Pope Francis has enjoyed a high-spirited welcome in the United States. The infectiously likable pope kissed babies along his parade route in Washington, D.C., and performed a soaringly beautiful mass at the Basilica of the National Shrine there.
He is an endearingly charismatic figure, but judging by his highly anticipated speech before a joint session of Congress, not exactly an orator.
His wording was stilted. The pope talked about entering “into dialogue” — with workers, with the elderly, with young people — and said he wanted “to do so through the historical memory of your people.” The most memorable line of the entire address was the concluding “God bless America!” — an obligatory sentiment that gains much more heft coming from the bishop of Rome.
The pope’s speech didn’t fit into any ideological pigeonhole, although his statements of opposition to abortion and gay marriage were so brief and oblique, they were easily missed. The pontiff put much more emphasis on issues that fit his image as a pope whom progressives can do business with.
The Catholic Church’s traditional discomfort with modernity has cachet at this moment in American politics, especially when it is wrapped in the fashionable causes of income inequality and climate change. In this sense, Pope Francis is (inadvertently) a genius marketer by taking crackpot attitudes about economic development and getting them a respectful hearing.
The pope’s anti-capitalist broadsides have helped make him the adorable mascot of the left, which enthusiastically defends infanticide, pitilessly scorns traditional sexual morality and heedlessly tramples on the conscience rights of people with the wrong social views, but holds up the vicar of Christ as confirmation of the economics of Bernie Sanders and the climate alarmism of Al Gore.
Before Congress, Francis often spoke in generalities that are impossible to disagree with. Who doesn’t believe in treating immigrants as people? Who doesn’t want to fight poverty and hunger? Who doesn’t hope to end armed conflict? And so on.

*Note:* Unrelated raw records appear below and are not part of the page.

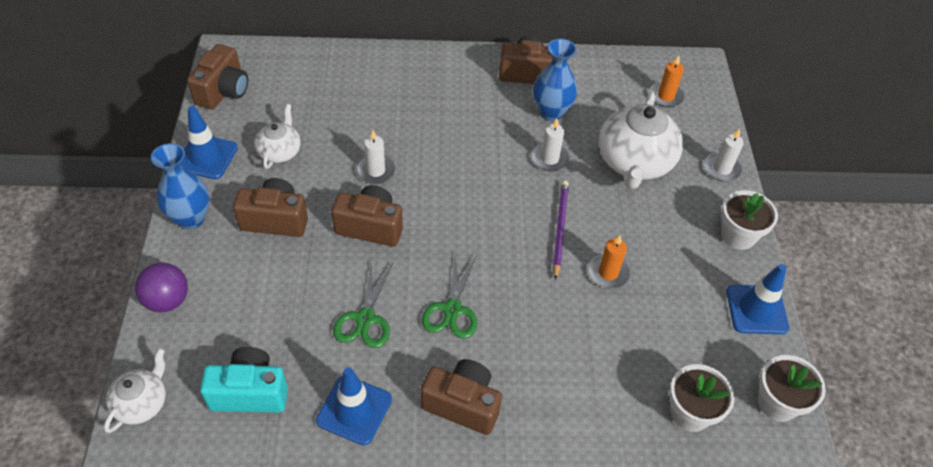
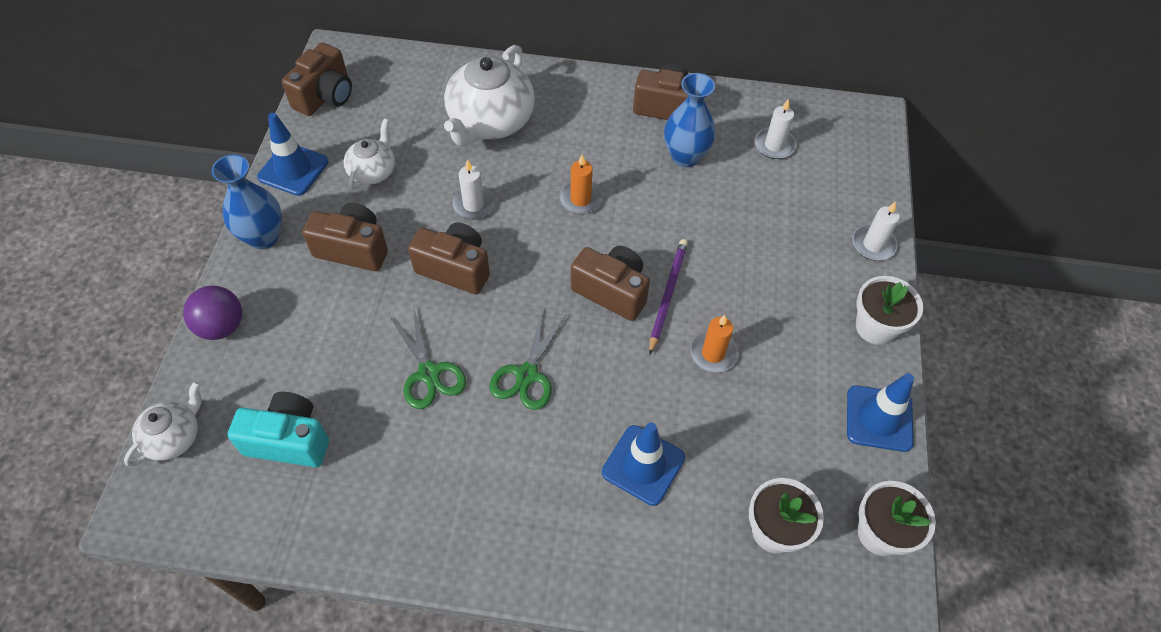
camera: 10 degrees right, 5 degrees up
(354, 410) = (396, 475): blue traffic cone -> blue traffic cone (643, 465)
(365, 318) = (429, 373): green scissors -> green scissors turned 45 degrees counterclockwise
(462, 404) = (516, 485): brown camera -> brown camera (612, 291)
(549, 159) = (672, 211): white candle -> white candle (774, 145)
(634, 162) = (770, 226): white teapot -> white teapot (490, 122)
(666, 96) = (824, 150): orange candle -> orange candle (580, 199)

The questions are usually ones of means, rather than ends, and of practicalities. The pope says we should respond to immigrants humanely and justly. OK. The United States welcomes more than a million legal immigrants here annually, and they are treated so humanely and justly that tens of millions more would be happy to come. But the United States doesn’t have an open-ended obligation to import foreigners without reference to the interests of the people already living here.
The pope avoided his more outlandish effusions on the economy. He acknowledged that fighting poverty requires creating wealth, yet he doesn’t really understand what that entails. He endorsed business that “sees the creation of jobs as an essential service to the common good.” But no one starts a business as an act of charity. The point is to make a profit, and jobs — and all sorts of other goods and services — are the happy byproduct.
A charming image of his arrival was U.S. bishops using their iPhones to take pictures when he arrived for a service at St. Matthew’s in Washington. The wonder of the impersonal, market economy is that Steve Jobs presumably never thought his device would be a way for the Catholic hierarchy in America to capture a pope’s historic visit — and he didn’t have to.
The pope naturally made a plea to Congress for our “common home,” the planet. He quoted passages from his green encyclical that are a series of airy abstractions. “We have the freedom needed to limit and direct technology,” he said. Whatever that means, it sounds more like the work of coercive power rather than freedom. He gestured toward a vaguely top-down vision of economic development that he presumably believes will readjust the global temperature over time, but it was elliptical to the point of meaninglessness.
The pope is a holy and humble man who has much to teach us, just not about the contemporary causes with which he is most associated.